» **Excerpt**:
<<<<

480 F.2d 147 | 5th Cir. | 1973
UNITED STATES of America, Plaintiff-Appellee,
v.
Kirkland Russ PERRY, a/k/a William Roger Paul, Defendant-Appellant.
No. 72-2199.
United States Court of Appeals,
Fifth Circuit.
June 4, 1973.
Daniel S. Pearson (court appointed), Miami, Fla., for defendant-appellant.
Robert W. Rust, U. S. Atty., Carol M. Anderson, Asst. U. S. Atty., Miami, Fla., for plaintiff-appellee.
Before TUTTLE, BELL and AINSWORTH, Circuit Judges.
PER CURIAM:
The most important issue raised by defendant on appeal is his assertion that the district court erred in failing to allow him to present evidence that Latin Americans, young persons (18 to 21 and 21 to 24), and new residents (those who had not resided in the Southern District of Florida for a year as required by the Jury Selection Plan) were excluded from jury service, thus depriving defendant of due process of law.
These issues have now been passed on by us adversely to defendant's contentions, the most recent decision being United States of America v. Palacio, 5 Cir., 1973, 477 F.2d 560. In that case we held there was no merit to the claim that the jury system in the Southern District of Florida (the same District involved here) is unconstitutional. Palacio cites three other cases of this Circuit which support the constitutionality of the jury system for the Southern District of Florida, namely, United States v. Pentado, 5 Cir., 1972, 463 F.2d 355; United States v. Blair, 5 Cir., 1972, 470 F.2d 331; United States v. Gooding, 5 Cir., 1973, 473 F.2d 425.

>>>>

» **Given request**: Pick up the court opinion on the jury-selection challenge after its last sentence and keep writing it.

» **Stored data**:
<<<<

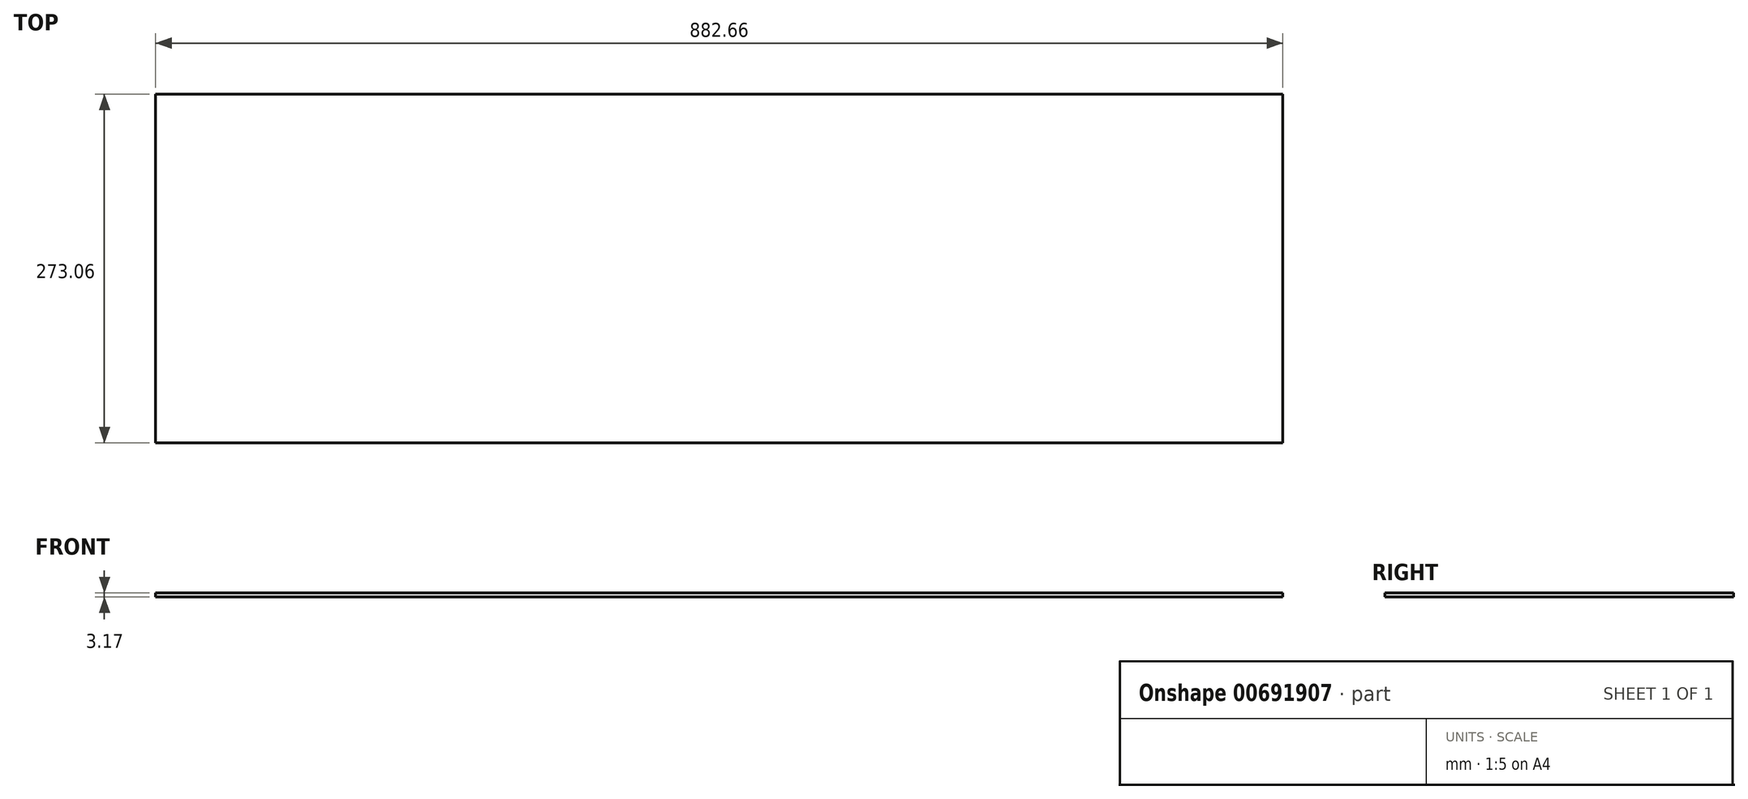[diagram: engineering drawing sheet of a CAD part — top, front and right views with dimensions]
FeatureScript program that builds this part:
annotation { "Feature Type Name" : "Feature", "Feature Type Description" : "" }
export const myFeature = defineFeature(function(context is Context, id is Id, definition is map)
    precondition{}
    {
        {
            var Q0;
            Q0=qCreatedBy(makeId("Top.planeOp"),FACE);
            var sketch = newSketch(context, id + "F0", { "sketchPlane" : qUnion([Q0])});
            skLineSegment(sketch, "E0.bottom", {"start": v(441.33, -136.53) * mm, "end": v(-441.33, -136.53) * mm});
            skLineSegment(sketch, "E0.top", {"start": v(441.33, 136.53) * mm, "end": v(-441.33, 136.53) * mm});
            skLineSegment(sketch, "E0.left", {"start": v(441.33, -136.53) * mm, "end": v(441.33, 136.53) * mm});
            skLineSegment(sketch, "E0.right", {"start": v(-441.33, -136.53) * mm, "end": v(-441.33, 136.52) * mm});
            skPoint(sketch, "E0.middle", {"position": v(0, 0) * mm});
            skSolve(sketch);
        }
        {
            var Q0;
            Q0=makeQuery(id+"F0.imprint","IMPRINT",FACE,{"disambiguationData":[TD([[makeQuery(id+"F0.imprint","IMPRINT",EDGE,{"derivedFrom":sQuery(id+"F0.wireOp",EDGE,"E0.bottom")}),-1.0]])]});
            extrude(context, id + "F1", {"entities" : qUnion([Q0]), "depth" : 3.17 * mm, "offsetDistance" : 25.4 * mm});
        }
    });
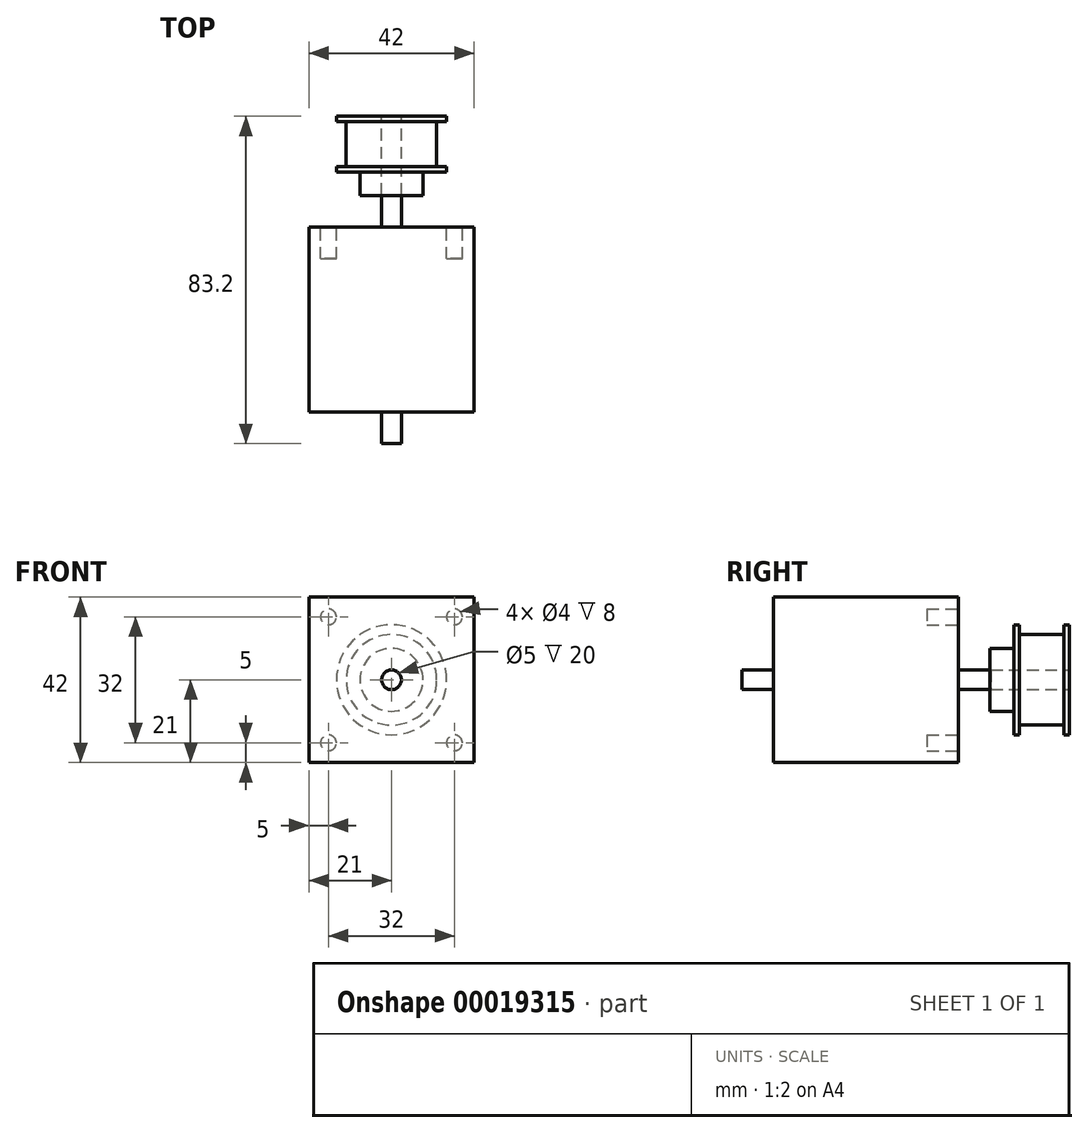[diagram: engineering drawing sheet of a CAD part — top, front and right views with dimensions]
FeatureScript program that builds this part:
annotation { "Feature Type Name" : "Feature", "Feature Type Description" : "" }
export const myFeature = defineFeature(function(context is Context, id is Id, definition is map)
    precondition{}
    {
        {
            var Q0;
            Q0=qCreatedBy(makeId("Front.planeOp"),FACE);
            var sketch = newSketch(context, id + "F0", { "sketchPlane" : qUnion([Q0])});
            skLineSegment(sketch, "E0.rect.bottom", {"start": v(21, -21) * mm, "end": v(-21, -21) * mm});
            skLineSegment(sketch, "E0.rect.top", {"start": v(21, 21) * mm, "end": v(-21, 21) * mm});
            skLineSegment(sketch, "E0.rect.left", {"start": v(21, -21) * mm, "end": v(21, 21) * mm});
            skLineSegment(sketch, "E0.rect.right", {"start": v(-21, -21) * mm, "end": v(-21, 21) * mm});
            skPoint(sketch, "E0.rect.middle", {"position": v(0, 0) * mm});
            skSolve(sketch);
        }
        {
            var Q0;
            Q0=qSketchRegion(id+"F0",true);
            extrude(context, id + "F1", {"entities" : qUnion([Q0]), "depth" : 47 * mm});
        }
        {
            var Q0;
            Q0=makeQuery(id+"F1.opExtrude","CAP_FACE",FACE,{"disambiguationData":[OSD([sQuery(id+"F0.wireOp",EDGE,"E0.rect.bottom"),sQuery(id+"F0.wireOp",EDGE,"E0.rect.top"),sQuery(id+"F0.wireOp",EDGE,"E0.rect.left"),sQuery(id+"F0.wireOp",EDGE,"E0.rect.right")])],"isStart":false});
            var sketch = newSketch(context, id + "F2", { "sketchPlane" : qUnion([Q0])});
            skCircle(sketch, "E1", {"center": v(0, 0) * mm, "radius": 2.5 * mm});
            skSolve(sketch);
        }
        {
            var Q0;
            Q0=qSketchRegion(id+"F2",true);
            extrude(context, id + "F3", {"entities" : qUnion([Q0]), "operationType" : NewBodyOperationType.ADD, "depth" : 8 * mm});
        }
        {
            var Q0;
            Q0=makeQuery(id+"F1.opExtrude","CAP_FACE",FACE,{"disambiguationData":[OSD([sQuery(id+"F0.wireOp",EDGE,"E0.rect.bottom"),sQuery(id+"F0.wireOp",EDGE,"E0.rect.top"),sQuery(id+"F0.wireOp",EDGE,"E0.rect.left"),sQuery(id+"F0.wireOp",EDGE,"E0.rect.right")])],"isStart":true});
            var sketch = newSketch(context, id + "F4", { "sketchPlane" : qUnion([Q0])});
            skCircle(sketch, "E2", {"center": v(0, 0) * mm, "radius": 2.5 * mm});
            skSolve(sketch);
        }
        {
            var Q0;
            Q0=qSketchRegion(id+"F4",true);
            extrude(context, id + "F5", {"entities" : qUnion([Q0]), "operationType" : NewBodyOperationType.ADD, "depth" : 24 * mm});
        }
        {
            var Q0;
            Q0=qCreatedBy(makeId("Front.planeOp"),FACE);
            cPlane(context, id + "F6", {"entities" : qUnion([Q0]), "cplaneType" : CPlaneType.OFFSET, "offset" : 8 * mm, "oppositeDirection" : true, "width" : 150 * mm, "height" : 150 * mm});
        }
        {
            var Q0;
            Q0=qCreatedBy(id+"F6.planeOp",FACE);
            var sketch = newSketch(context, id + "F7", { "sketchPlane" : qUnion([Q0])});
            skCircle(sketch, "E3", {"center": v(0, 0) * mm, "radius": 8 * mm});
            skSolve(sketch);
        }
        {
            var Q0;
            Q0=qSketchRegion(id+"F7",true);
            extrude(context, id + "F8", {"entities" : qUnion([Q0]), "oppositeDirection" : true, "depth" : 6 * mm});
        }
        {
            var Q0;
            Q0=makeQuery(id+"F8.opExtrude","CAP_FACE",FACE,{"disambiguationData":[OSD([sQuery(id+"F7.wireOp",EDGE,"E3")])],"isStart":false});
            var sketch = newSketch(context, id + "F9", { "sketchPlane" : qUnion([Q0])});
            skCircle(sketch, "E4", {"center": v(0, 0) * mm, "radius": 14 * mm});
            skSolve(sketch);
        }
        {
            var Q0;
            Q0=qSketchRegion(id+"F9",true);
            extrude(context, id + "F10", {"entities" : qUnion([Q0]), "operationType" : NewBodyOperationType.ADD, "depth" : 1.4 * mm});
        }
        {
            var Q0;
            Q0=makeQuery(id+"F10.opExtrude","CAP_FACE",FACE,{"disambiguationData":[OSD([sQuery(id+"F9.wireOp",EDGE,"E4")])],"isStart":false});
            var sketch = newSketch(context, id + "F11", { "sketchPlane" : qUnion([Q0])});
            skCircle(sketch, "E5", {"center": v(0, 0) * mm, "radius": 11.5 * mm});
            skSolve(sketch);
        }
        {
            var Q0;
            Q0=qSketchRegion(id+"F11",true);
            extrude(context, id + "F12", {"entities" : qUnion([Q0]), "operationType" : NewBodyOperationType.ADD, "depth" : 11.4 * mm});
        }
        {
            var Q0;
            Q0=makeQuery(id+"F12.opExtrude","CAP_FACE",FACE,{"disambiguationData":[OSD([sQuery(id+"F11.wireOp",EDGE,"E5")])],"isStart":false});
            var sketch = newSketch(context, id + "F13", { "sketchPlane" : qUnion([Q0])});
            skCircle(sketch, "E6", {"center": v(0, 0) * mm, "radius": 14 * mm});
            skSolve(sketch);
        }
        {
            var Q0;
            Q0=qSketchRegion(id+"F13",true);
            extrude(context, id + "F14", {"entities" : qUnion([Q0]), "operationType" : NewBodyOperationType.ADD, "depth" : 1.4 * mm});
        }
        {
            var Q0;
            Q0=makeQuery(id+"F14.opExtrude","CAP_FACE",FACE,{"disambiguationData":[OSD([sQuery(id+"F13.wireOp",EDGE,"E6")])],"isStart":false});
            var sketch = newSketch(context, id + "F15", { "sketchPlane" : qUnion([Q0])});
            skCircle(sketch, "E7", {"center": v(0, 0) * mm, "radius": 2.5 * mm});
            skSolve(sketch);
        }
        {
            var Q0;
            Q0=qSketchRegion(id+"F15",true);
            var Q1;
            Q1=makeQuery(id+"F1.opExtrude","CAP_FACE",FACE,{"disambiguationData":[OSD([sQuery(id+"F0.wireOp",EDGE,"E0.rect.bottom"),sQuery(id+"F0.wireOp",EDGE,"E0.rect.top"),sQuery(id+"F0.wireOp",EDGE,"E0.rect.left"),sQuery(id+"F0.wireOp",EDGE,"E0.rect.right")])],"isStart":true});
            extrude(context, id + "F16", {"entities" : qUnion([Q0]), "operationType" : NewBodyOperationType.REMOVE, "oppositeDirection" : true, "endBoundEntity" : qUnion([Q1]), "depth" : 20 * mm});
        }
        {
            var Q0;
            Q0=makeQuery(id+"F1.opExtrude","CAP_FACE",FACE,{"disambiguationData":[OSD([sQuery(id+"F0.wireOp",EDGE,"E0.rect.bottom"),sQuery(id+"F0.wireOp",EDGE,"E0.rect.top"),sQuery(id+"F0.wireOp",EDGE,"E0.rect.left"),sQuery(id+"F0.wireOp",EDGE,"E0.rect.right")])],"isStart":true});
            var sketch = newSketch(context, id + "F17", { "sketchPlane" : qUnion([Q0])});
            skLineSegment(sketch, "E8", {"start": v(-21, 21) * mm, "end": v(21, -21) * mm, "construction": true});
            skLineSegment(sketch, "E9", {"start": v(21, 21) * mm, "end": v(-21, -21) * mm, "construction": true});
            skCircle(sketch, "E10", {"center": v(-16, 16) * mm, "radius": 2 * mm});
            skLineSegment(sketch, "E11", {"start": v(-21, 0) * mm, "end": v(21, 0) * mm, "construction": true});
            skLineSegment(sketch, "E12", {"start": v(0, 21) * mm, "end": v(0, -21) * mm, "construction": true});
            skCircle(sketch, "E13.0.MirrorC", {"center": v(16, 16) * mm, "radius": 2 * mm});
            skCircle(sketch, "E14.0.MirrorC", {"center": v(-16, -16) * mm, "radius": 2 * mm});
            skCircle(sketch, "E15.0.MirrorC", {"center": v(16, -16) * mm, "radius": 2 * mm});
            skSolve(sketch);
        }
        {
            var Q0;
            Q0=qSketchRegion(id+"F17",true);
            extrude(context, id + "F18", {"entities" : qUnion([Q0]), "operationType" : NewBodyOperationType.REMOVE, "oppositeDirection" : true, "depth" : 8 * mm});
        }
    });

>>>>

» **Exercise answer**:
In Gooding we held that the Jury Plan of the Southern District of Florida was constitutional and that the district court was not obliged to hold an evidentiary hearing on the issues raised since "it could take judicial notice of the passage of time and the mathematically calculable effect of a given time lag in temporarily excluding certain qualified jurors from the opportunity for jury service." 473 F.2d at 430.1 Nor do we think there is any merit to the assertion that the one-year residence requirement in the Plan and provided for in 28 U.S. C. Sec. 1865, renders the Plan unconstitutional. We do not think it can fairly be asserted that new residents are a distinguishable or cognizable class. It is not necessary that the trial court receive evidence on this issue since only a question of law is involved which we resolve adversely to defendant's contentions.2
We have considered the additional contentions of defendant and find them to be without merit. Thus there is no merit in defendant's contention that the jury could not infer intent to distribute hashish from the fact of possession of 188 pounds thereof, see United States v. Mather, 5 Cir., 1972, 465 F.2d 1035. The district court did not err in denying defendant's motion to suppress fingerprints and palm prints, see United States v. McNeal, 5 Cir., 1972, 463 F.2d 1180. The contention that there was no republication of Schedule I relative to controlled substances, as required by 21 U.S.C. Sec. 812, is refuted by reference to Federal Register, Vol. 37, No. 93, May 12, 1972, pp. 9545-9557, showing republication of the schedules of controlled substances. The statute under which defendant was convicted, 21 U.S.C. Sec. 841(a)(1), is not unconstitutional, as contended by defendant, see United States v. Nelson, 5 Cir., 1972, 458 F.2d 556; United States v. Lopez, 5 Cir., 1972, 459 F.2d 949; United States v. Lopez, 5 Cir., 1972, 461 F.2d 499; United States v. Lane, 5 Cir., 1972, 461 F.2d 343; United States v. Mather, supra; United States v. Leisner, 5 Cir., 1972, 469 F.2d 336.
Affirmed.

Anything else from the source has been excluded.